Over the years, the Vatusila were the butt of many jokes, mostly involving claims that they ate Baker’s boots because they didn’t know they weren’t part of his feet. In 1993, the impoverished village repented by presenting the cooked soles of Baker’s boots, with teeth marks, to the Methodist Church of Fiji. Still, their blight persisted.
A decade later on November 13, 2003, they invited Baker’s living descendants to the village to offer them an apology directly. Ten of Baker’s descendants arrived in Fiji, including his great-great-grandson Geoff Lester from Australia. They were joined by the prime minister of Fiji Laisenia Qarase, the Great Council of Chiefs, Nabutautau chief Ratu Filimoni Nawawabalavu, the great-grandson of the chief who ordered Baker’s death, a Methodist pastor descending from a surviving member of the Baker party, and hundreds of villagers from the area.

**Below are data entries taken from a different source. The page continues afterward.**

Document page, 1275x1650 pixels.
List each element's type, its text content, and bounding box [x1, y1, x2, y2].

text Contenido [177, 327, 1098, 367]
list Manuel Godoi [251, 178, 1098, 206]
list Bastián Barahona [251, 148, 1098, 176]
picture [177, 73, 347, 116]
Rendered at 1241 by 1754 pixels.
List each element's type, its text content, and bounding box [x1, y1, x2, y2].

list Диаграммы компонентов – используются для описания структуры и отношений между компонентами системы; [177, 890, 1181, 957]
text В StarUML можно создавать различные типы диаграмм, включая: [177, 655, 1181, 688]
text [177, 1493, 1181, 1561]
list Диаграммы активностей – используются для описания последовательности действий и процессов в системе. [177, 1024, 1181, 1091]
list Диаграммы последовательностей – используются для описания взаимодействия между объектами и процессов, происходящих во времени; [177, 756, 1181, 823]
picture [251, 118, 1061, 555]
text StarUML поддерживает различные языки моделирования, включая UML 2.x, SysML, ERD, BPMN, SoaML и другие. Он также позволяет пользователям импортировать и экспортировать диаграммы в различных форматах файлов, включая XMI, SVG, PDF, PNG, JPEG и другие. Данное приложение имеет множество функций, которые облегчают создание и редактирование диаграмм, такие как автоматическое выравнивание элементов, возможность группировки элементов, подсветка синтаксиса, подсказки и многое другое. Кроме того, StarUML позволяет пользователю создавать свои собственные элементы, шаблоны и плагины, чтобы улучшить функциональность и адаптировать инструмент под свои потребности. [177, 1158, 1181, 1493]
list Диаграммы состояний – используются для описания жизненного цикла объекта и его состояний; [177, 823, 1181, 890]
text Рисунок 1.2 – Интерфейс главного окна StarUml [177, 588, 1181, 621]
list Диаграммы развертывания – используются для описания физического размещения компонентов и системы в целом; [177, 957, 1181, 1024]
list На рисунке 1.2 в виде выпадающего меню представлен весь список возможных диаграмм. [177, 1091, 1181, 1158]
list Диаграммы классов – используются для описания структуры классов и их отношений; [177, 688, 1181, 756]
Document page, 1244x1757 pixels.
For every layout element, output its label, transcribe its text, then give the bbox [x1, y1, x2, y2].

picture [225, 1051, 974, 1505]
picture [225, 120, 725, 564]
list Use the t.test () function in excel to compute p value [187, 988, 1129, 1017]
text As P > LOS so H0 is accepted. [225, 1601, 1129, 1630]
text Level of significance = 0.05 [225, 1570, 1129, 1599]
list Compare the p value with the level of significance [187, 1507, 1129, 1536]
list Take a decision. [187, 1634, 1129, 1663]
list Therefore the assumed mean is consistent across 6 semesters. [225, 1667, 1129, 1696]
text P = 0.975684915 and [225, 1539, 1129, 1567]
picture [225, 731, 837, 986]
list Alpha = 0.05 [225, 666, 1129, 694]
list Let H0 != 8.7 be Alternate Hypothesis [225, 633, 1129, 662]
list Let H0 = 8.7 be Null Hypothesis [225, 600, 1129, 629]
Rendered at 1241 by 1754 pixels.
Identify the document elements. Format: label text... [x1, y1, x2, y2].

The forgiveness ceremony began with the ritual drinking of kava and a reenactment of the events leading up to Baker’s death. They then held a Christian service, followed by a traditional Fijian apology culminating, after six hours, in the “symbolic cutting of the chains of curse and bondage” and Baker’s relatives releasing balloons into the air. They were then presented with offerings of woven mats, tabua, and a slaughtered cow. The family assured the tribespeople that they held no resentment for the acts of their ancestors, and they believed Baker’s spirit was at rest.
A necklace of tabua, polished sperm whale teeth.
In the years since, the village received funding for a school from the government, leading them to believe the curse has finally been lifted. They avoid the old abandoned village, and are still wary of restless spirits wandering the thick jungle around them.